Filter the records, keeping every line that has the string "give".

───

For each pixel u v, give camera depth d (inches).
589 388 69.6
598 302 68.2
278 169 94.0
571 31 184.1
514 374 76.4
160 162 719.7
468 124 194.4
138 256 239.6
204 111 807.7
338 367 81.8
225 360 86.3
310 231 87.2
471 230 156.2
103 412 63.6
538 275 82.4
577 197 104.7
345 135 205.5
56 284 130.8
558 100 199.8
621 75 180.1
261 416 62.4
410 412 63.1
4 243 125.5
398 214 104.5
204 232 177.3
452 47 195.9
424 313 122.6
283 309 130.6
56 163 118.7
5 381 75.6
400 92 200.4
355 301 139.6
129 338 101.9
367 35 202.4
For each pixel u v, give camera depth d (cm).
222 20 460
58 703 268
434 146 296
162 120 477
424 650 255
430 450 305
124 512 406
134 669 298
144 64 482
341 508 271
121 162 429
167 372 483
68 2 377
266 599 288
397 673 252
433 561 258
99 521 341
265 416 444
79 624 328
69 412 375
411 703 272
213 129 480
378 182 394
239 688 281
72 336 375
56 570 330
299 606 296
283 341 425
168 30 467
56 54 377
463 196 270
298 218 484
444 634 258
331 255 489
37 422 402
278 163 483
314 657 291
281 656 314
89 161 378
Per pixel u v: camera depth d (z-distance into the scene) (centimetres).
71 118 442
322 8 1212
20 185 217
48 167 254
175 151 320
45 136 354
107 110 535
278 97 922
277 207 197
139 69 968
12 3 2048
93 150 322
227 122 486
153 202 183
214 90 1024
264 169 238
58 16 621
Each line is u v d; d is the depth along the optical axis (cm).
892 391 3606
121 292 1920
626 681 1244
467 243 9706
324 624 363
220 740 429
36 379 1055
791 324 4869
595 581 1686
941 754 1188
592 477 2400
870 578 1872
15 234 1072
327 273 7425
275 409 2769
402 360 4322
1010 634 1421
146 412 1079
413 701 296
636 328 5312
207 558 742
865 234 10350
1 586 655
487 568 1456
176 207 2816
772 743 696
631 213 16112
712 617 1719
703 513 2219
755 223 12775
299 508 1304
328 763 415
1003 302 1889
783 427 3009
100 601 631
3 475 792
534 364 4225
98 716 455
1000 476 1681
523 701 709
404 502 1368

───

# Answer to the exercise:
For each pixel u v, give camera depth d (inches).
For each pixel u v, give camera depth d (cm).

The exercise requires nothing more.